Después de un rato en San Fernando me eché a andar por lo que fuera la Calzada México-Tacuba y por donde pasara en desbandada el desfile de la nochetriste y que ahora se llama Avenida Hidalgo. Me llamó la atención el tumulto feligrés en el templo de San Hipólito, y pregunté el motivo: “es la víspera de la fiesta de San Juditas Tadeo…” (algún día te contaré de este templo y de lo que allí ocurrió). Y ya enterado descubrí que adjunto a la que sería la Súper Secretaría de Hacienda, está ahora el recinto juarista o la reconstrucción de las habitaciones del benemérito situadas en el ala de Palacio donde murió y que está en reparación; allí su mascarilla póstuma y sus insignias masónicas, el tálamo nupcial y aun una bacinica o vaso de noche. Más delante el Franz Mayer, museo espléndido y la plazoleta de la Santa Vera Cruz, con mi patrón San Blas (soy del mero día de San Blas, patrono de los males de garganta). Adjunta la Alameda, rebosante de humanidad basurienta y festivamente dominical. Ir, andar, ver para tener algo de qué hablar contigo…

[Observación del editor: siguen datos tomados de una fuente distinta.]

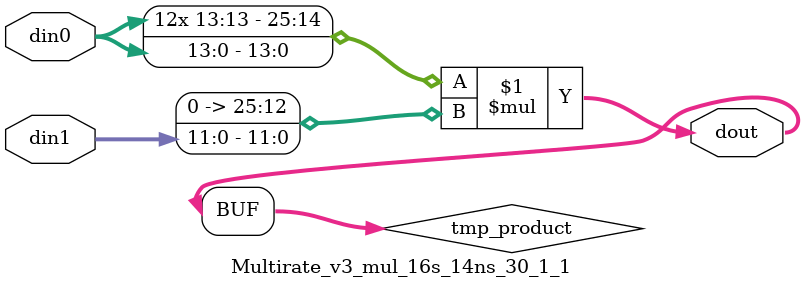
<source format=v>

`timescale 1 ns / 1 ps

 module Multirate_v3_mul_16s_14ns_30_1_1(din0, din1, dout);
parameter ID = 1;
parameter NUM_STAGE = 0;
parameter din0_WIDTH = 14;
parameter din1_WIDTH = 12;
parameter dout_WIDTH = 26;

input [din0_WIDTH - 1 : 0] din0; 
input [din1_WIDTH - 1 : 0] din1; 
output [dout_WIDTH - 1 : 0] dout;

wire signed [dout_WIDTH - 1 : 0] tmp_product;


























assign tmp_product = $signed(din0) * $signed({1'b0, din1});









assign dout = tmp_product;





















endmodule

</source>
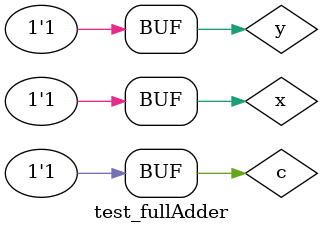
<source format=v>
   module fullAdder (output s1, output s2, input  a, input  b, input c);
	wire xor1, and1, and2, and3;
	xor XOR1 (xor1, a, b);
	and AND1 (and1, b, c);
	and AND2 (and2, a, c);
	and AND3 (and3, a, b);
	xor XOR2 (s2, xor1, c);
	or  OR1  (s1, and1, and2, and3);
endmodule // fullAdder

module test_fullAdder;
// ------------------------- definir dados
   reg x;
	reg y;
	reg c;
	wire s1;
	wire s2;
	
	fullAdder modulo (s1, s2, x, y, c);
	
	initial begin: start
		x = 0; 
		y = 0;
		c = 0;
	end
	
// ------------------------- parte principal
   initial begin
      $display("Exemplo0021 - Gabriel Carlos Damasceno Arriel - 451557");
      $display("Test ALU's full adder");
      $monitor("%b(a) + %b(b) + %b(c) = %b(s1)  %b(s2)",x,y,c,s1,s2); 
		#1 x = 0; y = 0; c = 1;  
		#1 x = 0; y = 1; c = 0;
		#1 x = 0; y = 1; c = 1;
		#1 x = 1; y = 0; c = 0;
		#1 x = 1; y = 0; c = 1;
		#1 x = 1; y = 1; c = 0;
		#1 x = 1; y = 1; c = 1;
   end
endmodule // test_fullAdder
</source>
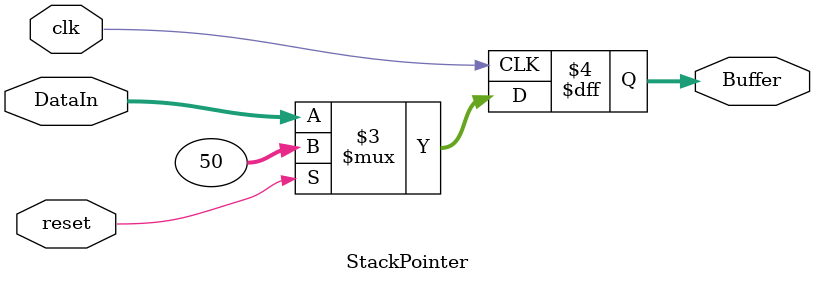
<source format=v>
module StackPointer(
    DataIn, Buffer, clk, reset
);
    input [31:0] DataIn;
    input clk,reset;
    output reg [31:0] Buffer;
    always @(posedge clk) begin
        Buffer<=(reset==1'b0)?DataIn:32'd50;
    end
endmodule
</source>
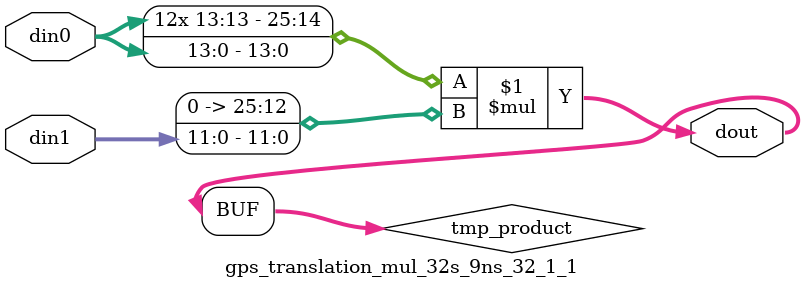
<source format=v>

`timescale 1 ns / 1 ps

  module gps_translation_mul_32s_9ns_32_1_1(din0, din1, dout);
parameter ID = 1;
parameter NUM_STAGE = 0;
parameter din0_WIDTH = 14;
parameter din1_WIDTH = 12;
parameter dout_WIDTH = 26;

input [din0_WIDTH - 1 : 0] din0; 
input [din1_WIDTH - 1 : 0] din1; 
output [dout_WIDTH - 1 : 0] dout;

wire signed [dout_WIDTH - 1 : 0] tmp_product;












assign tmp_product = $signed(din0) * $signed({1'b0, din1});









assign dout = tmp_product;







endmodule

</source>
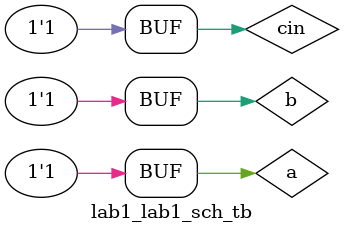
<source format=v>

`timescale 1ns / 1ps

module lab1_lab1_sch_tb();

// Inputs
   reg a;
	reg b;
   reg cin;

// Output
   wire s;
   wire cout;

// Bidirs

// Instantiate the UUT
   lab1 UUT (
		.a(a), 
		.cin(cin), 
		.b(b), 
		.s(s), 
		.cout(cout)
   );
// Initialize Inputs
   initial begin
	a = 0;
	b = 0;
	cin  = 0;
	#10
	a = 0;
	b = 0;
	cin  = 1;
	#10
	a = 0;
	b = 1;
	cin  = 0;
	#10
	a = 0;
	b = 1;
	cin  = 1;
	#10
	a = 1;
	b = 0;
	cin  = 0;
	#10
	a = 1;
	b = 0;
	cin  = 1;
	#10
	a = 1;
	b = 1;
	cin  = 0;
	#10
	a = 1;
	b = 1;
	cin  = 1;
	end
	
endmodule

</source>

San Juditas me tenía una sorpresa. ¿Te fijas que hasta en cuestión de santos, hay modas? Más temprano que tarde decidí tratar de ir al país de los sueños y a fin de estar fresco para la entrevista del lunes. Primero una especie de rezos musulmanes, luego cánticos religiosos, después una cohetería escalonada con toda precisión que atronadoramente me hacía brincar de la cama cada hora; cánticos, rezos, cohetes, zancudos, mariachis, y para coronar la insomne noche, justo a las cinco de la mañana, ¡una banda de guerra! ¿Nunca has oído los exquisitos acordes de tambores y cornetas a esas horas? Delicia para el trigémino. La víspera de San Judas en el templo de San Hipólito, justo frente al hotel; el regocijo de unos es punzada para otros.
A mí me supo a la noche del Iscariote, de insomnio sin libro, y pensando en un taxista amante de su ciudad. Estas monstruas son difíciles de querer, ni duda, pero ¿cómo hacerlas más amables? Dímelo tú. Y no me preguntes por qué no pude parecer un ente racional en la entrevista del lunes en la que hasta un castring me hicieron. ¿Se dice así? Lo mismo da, yo estaba más dormido que otra cosa. Ni modo, otro día será.